Fanny quelled her laughter and looked up at Joan. "Undignified," she repeated; "it stopped him from coming, anyway. You don't look at things the right way, honey. One must not be disagreeable or rude to men in our trade, but one can often choke them off by laughing at them."
CHAPTER XX
| "Love lent is mortal, lavished, is divine. Not by its intake is love's fount supplied, But by the ceaseless outrush of its tide." |
"And there is little Dickie," Mabel said; she stood, one hand on the cot, her grey eyes lowered—"he has brought such happiness into my life that sometimes I am afraid."
The baby. Some women were like that, Dick knew. A child could build anew their world for them and make it radiant with a heaven-sent wonder. He had never thought of Mabel as a mother. He had been almost afraid to meet her after two years away—her letters had given him no clue to her feelings; but then she rarely wrote of herself and she had never been the sort of person to complain.
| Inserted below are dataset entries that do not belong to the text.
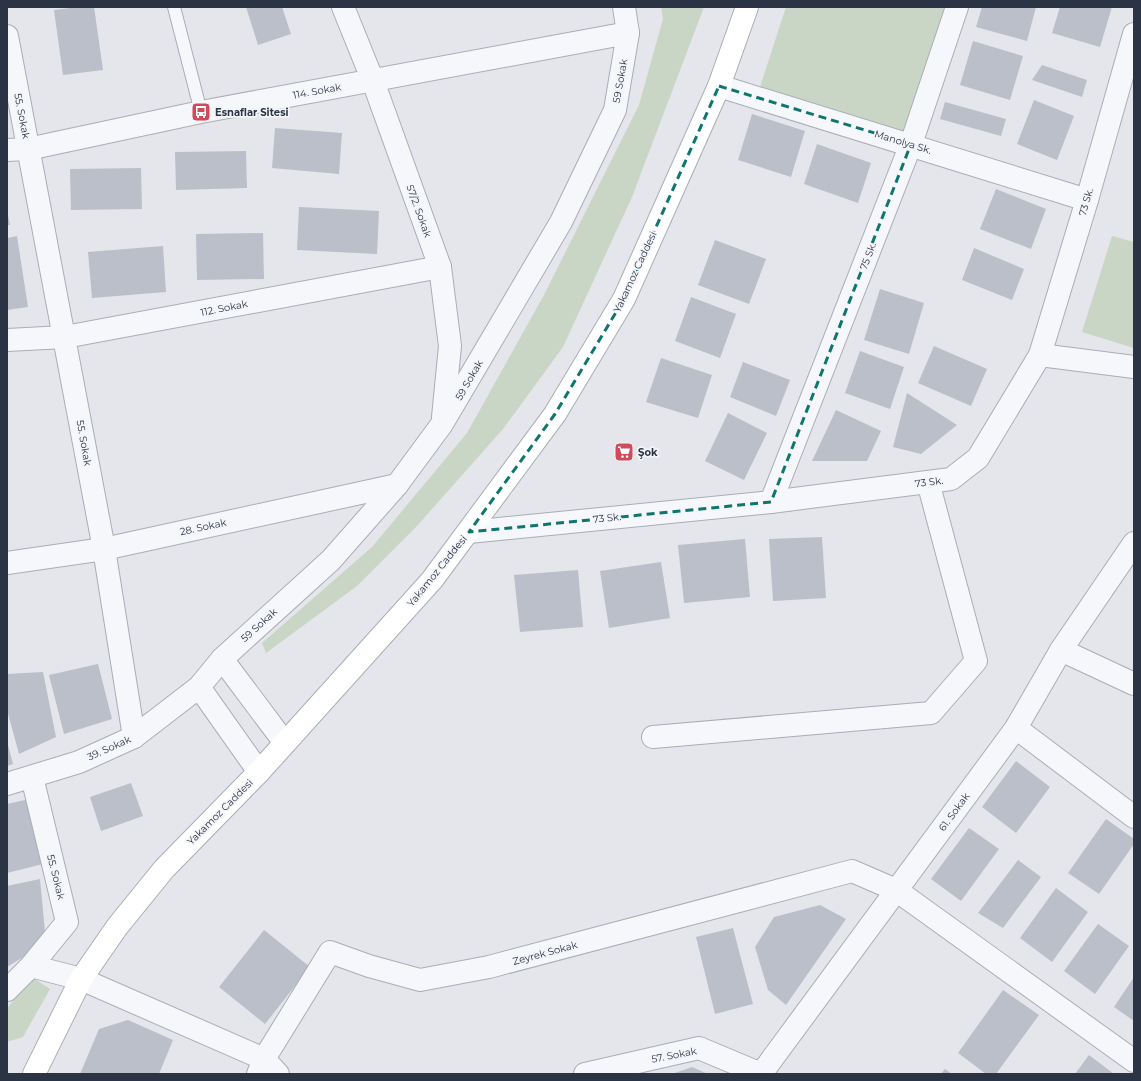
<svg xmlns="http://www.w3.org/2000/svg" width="1141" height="1081" viewBox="0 0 1141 1081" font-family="Montserrat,sans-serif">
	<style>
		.green { fill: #c9d5c5 }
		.building { fill: #bbbfc9 }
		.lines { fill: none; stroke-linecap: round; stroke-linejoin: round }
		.service-casing { stroke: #a9adb6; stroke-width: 14 }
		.minor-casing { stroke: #a9adb6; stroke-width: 24 }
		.secondary-casing { stroke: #a9adb6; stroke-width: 24 }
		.service { stroke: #f6f7fa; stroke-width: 12 }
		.minor { stroke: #f6f7fa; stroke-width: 22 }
		.secondary { stroke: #fff; stroke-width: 22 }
		.marked { fill: none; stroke: #0f766e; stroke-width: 3; stroke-dasharray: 8 5; stroke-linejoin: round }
		.labels { text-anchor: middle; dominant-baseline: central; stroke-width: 3.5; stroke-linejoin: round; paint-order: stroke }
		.street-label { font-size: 10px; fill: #2b3444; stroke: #f3f5f9 }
		.poi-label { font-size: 10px; font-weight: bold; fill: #2b3444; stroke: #f3f5f9; text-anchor: start }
	</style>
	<rect width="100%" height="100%" fill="#e4e6eb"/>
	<!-- green -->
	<g class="green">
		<path d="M661 7H704L632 197 563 347 503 429 416 527 357 586 266 653 262 643 372 547 467 433 544 295 639 105 663 19Z"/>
		<path d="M786 7H946L904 135 760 87Z"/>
		<path d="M1112 236 1134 242V348L1082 332Z"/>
		<path d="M30 976 50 989 23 1037 7 1042V1009Z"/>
	</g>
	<!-- building -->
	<g class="building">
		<path d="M78 7H94L103 70 63 75 54 10Z"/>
		<path d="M246 7H282L291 34 258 45Z"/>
		<path d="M982 7H1036L1027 41 976 27Z"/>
		<path d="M1060 7H1112L1100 47 1052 33Z"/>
		<path d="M973 41 1023 56 1010 100 960 85Z"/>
		<path d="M1042 65 1087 80 1082 97 1032 80Z"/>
		<path d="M1034 100 1074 116 1057 160 1017 144Z"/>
		<path d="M945 102 1006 119 1001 136 940 119Z"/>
		<path d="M752 114 805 131 791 177 738 160Z"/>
		<path d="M275 128 342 133 339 174 272 168Z"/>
		<path d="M817 144 871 163 858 203 804 184Z"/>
		<path d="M246 151 247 188 176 190 175 152Z"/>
		<path d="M141 168 142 209 71 210 70 169Z"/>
		<path d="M996 189 1046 209 1031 249 980 229Z"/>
		<path d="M299 207 379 211 377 254 297 250Z"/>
		<path d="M7 210 10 225H7Z"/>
		<path d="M263 233 264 279 197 280 196 234Z"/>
		<path d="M17 236 28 307 7 310V238Z"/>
		<path d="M715 240 766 259 749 304 698 285Z"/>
		<path d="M163 246 166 292 92 298 88 252Z"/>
		<path d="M974 248 1024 269 1012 300 962 280Z"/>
		<path d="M880 289 924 303 909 354 864 340Z"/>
		<path d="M691 297 736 314 720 358 675 341Z"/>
		<path d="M934 346 987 369 971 406 918 383Z"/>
		<path d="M860 351 904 367 890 409 845 393Z"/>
		<path d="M661 358 712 375 698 418 646 402Z"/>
		<path d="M743 362 790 380 776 416 730 397Z"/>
		<path d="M907 393 957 425 921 454 893 447Z"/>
		<path d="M836 410 881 431 867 461H812Z"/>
		<path d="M728 413 767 433 744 480 705 461Z"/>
		<path d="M822 537 826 598 773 601 769 539Z"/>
		<path d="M745 539 750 597 684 603 678 545Z"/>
		<path d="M661 562 670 618 609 628 600 571Z"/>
		<path d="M578 570 583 627 520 632 514 575Z"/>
		<path d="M98 664 112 719 64 734 49 675Z"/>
		<path d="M43 672 56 737 19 754 7 710V674Z"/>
		<path d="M7 741 13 764 7 766Z"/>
		<path d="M1016 761 1050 787 1016 833 982 807Z"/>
		<path d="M131 783 143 816 101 831 90 797Z"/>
		<path d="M29 799 47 863 7 873V804Z"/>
		<path d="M1106 819 1134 839V844L1099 894 1068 873Z"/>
		<path d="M969 828 999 849 961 901 931 879Z"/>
		<path d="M1018 860 1041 877 1003 928 978 913Z"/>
		<path d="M40 879 46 943 7 967V886Z"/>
		<path d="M1056 888 1088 912 1052 962 1020 938Z"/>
		<path d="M820 905 846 919 786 1005 768 990 755 947 774 917Z"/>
		<path d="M1098 924 1129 946 1095 994 1064 971Z"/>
		<path d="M733 928 753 1004 715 1014 696 937Z"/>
		<path d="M264 930 310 967 265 1024 219 987Z"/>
		<path d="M1134 977V1021L1114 1007Z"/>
		<path d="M1003 990 1039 1015 996 1074H986L958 1053Z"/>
		<path d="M128 1020 173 1040 159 1074H80L99 1029Z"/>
		<path d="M1089 1055 1114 1074H1075Z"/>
		<path d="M692 1067 708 1074H672Z"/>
		<path d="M945 1069 952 1074H941Z"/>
	</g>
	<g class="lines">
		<defs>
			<path id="service" d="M174 7 201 112"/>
			<g id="minor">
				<path d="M343 7 373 81 440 267 450 346 443 417"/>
				<path d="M7 36 104 549 134 737"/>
				<path d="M719 86 1087 200"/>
				<path d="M7 150 28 149 201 112 628 33"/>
				<path d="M7 340 65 337 440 267"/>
				<path d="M1040 355 1134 367"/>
				<path d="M771 502 911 144 957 7"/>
				<path d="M469 532 771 502 951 479 978 458 1040 355 1087 200 1134 34"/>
				<path d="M7 563 104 549 397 485"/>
				<path d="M1061 650 1134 684"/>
				<path d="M222 659 285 743"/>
				<path d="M199 687 259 772"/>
				<path d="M1016 728 1134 817"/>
				<path d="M653 737 931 713 976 661 928 482"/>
				<path d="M32 777 67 922 31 966 81 979 264 1059 278 1074"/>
				<path d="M7 784 79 762 134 737 199 687 222 659 331 560 397 485 442 424 561 222 615 110 628 33 624 7"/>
				<path d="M7 990 31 966"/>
				<path d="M258 1074 264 1059 330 952 369 966 420 980 489 967 852 871 896 890 1134 1061"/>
				<path d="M585 1074 699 1048 761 1074"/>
				<path d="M761 1074 1016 728 1061 650 1134 543"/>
			</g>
			<path id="secondary" d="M34 1074 81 979 117 927 164 869 259 772 432 580 555 414 624 299 719 86 747 7"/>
		</defs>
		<!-- service casing -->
		<use href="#service" class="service-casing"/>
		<!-- minor casing -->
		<use href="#minor" class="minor-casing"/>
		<!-- secondary casing -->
		<use href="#secondary" class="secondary-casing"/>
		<!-- service -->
		<use href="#service" class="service"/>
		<!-- minor -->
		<use href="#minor" class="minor"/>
		<!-- secondary -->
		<use href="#secondary" class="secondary"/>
	</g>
	<!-- marked area -->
	<path class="marked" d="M719 86 911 144 771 502 469 532 555 414 624 299Z"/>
	<!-- icons -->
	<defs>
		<symbol id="bus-square" viewBox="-11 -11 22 22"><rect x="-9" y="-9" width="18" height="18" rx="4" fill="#ce4b5c" stroke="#f3f5f9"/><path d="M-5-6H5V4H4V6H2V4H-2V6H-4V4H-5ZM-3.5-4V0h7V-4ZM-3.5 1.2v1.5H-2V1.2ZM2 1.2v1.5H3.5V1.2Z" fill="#fff"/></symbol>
		<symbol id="supermarket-square" viewBox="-11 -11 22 22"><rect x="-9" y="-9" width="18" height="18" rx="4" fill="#ce4b5c" stroke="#f3f5f9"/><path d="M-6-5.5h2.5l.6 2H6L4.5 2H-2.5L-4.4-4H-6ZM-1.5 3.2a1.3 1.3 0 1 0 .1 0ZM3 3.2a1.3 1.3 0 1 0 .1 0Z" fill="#fff"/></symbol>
	</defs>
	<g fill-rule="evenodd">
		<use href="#bus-square" x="190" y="101" width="22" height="22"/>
		<use href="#supermarket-square" x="613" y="441" width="22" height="22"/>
	</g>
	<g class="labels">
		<!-- street labels -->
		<g class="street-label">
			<text transform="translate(620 81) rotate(-80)">59 Sokak</text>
			<text transform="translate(317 91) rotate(-10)">114. Sokak</text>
			<text transform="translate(22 116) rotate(79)">55. Sokak</text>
			<text transform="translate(903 142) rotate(17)">Manolya Sk.</text>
			<text transform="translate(1086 202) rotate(-74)">73 Sk.</text>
			<text transform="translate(419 211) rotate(70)">57/2. Sokak</text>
			<text transform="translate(868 256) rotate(-69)">75 Sk.</text>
			<text transform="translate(635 272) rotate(-65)">Yakamoz Caddesi</text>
			<text transform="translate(224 308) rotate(-11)">112. Sokak</text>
			<text transform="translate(469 380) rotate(-60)">59 Sokak</text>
			<text transform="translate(84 443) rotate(80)">55. Sokak</text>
			<text transform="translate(929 482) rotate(-7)">73 Sk.</text>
			<text transform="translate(607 518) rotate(-6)">73 Sk.</text>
			<text transform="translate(203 527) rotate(-12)">28. Sokak</text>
			<text transform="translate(437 571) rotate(-51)">Yakamoz Caddesi</text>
			<text transform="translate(259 625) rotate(-42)">59 Sokak</text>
			<text transform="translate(109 748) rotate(-24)">39. Sokak</text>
			<text transform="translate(220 812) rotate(-45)">Yakamoz Caddesi</text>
			<text transform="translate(954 812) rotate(-54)">61. Sokak</text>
			<text transform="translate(56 877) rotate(76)">55. Sokak</text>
			<text transform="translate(545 953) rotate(-15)">Zeyrek Sokak</text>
			<text transform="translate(674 1055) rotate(-11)">57. Sokak</text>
		</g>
		<!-- poi labels -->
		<g class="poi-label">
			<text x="215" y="112">Esnaflar Sitesi</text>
			<text x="638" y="452">Şok</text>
		</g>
	</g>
	<!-- border -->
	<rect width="1141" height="1081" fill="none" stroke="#2b3444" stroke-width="16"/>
</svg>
So he had come down to Sevenoaks rather wondering what he would find, remembering their last talk together the day before her wedding. Mabel had met him at the station and driven him back to the house in their car. She had talked chiefly about himself; was he glad to be back?—had he enjoyed the years away?—what plans had he made for the future? But her face, her quiet grey eyes had spoken for her. He knew she was happy, only the reason, the foundation of this happiness, had been a mystery to him until this moment.
"Little Dickie," he repeated, leaning forward to peer at the small atom of humanity who lay fast asleep. "You have called it after me, then?"